§ **Textauszug**
----------------------------------------

03.08.2004

Barbara Hodgson: Die Krinoline bleibt in Kairo - 5 *****

Nicht gerade billig, dieses Buch, aber jeder Euro ist gut angelegt, zumindest wenn man gerne reist, davon träumt, Reiseberichte liebt und/oder etwas für ungewöhnliche Frauen übrig hat. "Die Krinoline bleibt in Kairo" ist ein wunderbares Buch, das reisende Frauen in der Zeit von 1650 bis 1900 vorstellt. Nach Kontinenten geordnet reist der Leser im Gefolge dieser Frauen einmal durch die ganze Welt, erfährt von den Biographien der Frauen, ihre Motive für ihre Reisen, über ihre Erfolge und Schwierigkeiten, erfährt aus Tagebucheinträgen und Briefen der Frauen, was sie erlebt und gedacht haben aber auch, wie ihre Familien, Freunde oder eben diejenigen, denen sie auf ihren Reisen begegnet sind auf sie reagiert haben. Deutlich wird aus diesem Kaleidoskop, daß es kaum "Gesetzmäßigkeiten" gibt, nach denen man die Frauen einteilen könnte. Die Namen männlicher Reisender, Abenteurer oder Forscher sind den meisten geläufig, die der Frauen eher weniger und so ist es wirklich zu begrüßen, daß sich Barbara Hodgson die Mühe gemacht hat so viele von ihnen in diesem Buch vorzustellen. Natürlich kann sie die Geschichten nur anreißen, damit aber macht sie auch Appetit auf mehr Informationen. Sehr hilfreich für weitere Lesestunden sind die sehr umfangreichen Literaturangaben am Ende des Buches. Begrüßenswert auch das Register ebenfalls am Ende des Buches, das direkten Zugriff auf bestimmte Personen, Orte oder Themen erlaubt. Kurzweilig aber fundiert geschrieben, liest sich das Buch wunderbar und entführt in fremde Welten und eine Zeit, in der Reisen noch wirklich ein echtes Abenteuer waren, dessen Ausgang offen war. Wunderbar finde ich persönlich auch die vielen Original-Illustrationen und Radierungen, mit denen das Buch wirklich reichlich ausgestattet ist. Dieses Buch kann ich sehr empfehlen zur eigenen Lektüre oder aber auch als Geschenk.

----------------------------------------

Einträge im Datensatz
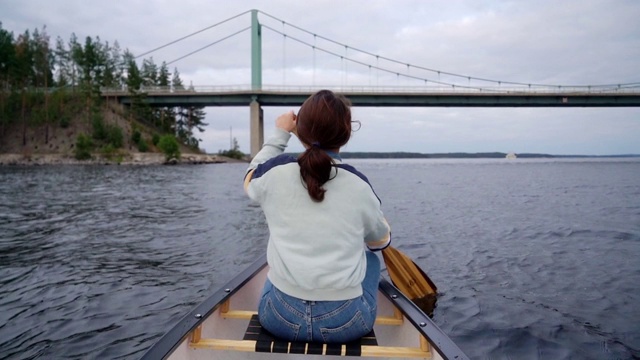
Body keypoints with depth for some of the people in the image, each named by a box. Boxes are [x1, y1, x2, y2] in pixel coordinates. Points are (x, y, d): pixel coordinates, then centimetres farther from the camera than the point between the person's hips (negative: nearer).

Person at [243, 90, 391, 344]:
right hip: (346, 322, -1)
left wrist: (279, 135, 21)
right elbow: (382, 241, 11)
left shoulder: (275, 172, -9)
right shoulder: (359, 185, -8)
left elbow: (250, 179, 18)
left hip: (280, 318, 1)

----------------------------------------

§ **Aufgabe**
Schreibe die Buchbesprechung zu „Die Krinoline bleibt in Kairo“ von oben vollständig und unverändert ab.

§ **Antwort zur Aufgabe**
03.08.2004

Barbara Hodgson: Die Krinoline bleibt in Kairo - 5 *****

Nicht gerade billig, dieses Buch, aber jeder Euro ist gut angelegt, zumindest wenn man gerne reist, davon träumt, Reiseberichte liebt und/oder etwas für ungewöhnliche Frauen übrig hat. "Die Krinoline bleibt in Kairo" ist ein wunderbares Buch, das reisende Frauen in der Zeit von 1650 bis 1900 vorstellt. Nach Kontinenten geordnet reist der Leser im Gefolge dieser Frauen einmal durch die ganze Welt, erfährt von den Biographien der Frauen, ihre Motive für ihre Reisen, über ihre Erfolge und Schwierigkeiten, erfährt aus Tagebucheinträgen und Briefen der Frauen, was sie erlebt und gedacht haben aber auch, wie ihre Familien, Freunde oder eben diejenigen, denen sie auf ihren Reisen begegnet sind auf sie reagiert haben. Deutlich wird aus diesem Kaleidoskop, daß es kaum "Gesetzmäßigkeiten" gibt, nach denen man die Frauen einteilen könnte. Die Namen männlicher Reisender, Abenteurer oder Forscher sind den meisten geläufig, die der Frauen eher weniger und so ist es wirklich zu begrüßen, daß sich Barbara Hodgson die Mühe gemacht hat so viele von ihnen in diesem Buch vorzustellen. Natürlich kann sie die Geschichten nur anreißen, damit aber macht sie auch Appetit auf mehr Informationen. Sehr hilfreich für weitere Lesestunden sind die sehr umfangreichen Literaturangaben am Ende des Buches. Begrüßenswert auch das Register ebenfalls am Ende des Buches, das direkten Zugriff auf bestimmte Personen, Orte oder Themen erlaubt. Kurzweilig aber fundiert geschrieben, liest sich das Buch wunderbar und entführt in fremde Welten und eine Zeit, in der Reisen noch wirklich ein echtes Abenteuer waren, dessen Ausgang offen war. Wunderbar finde ich persönlich auch die vielen Original-Illustrationen und Radierungen, mit denen das Buch wirklich reichlich ausgestattet ist. Dieses Buch kann ich sehr empfehlen zur eigenen Lektüre oder aber auch als Geschenk.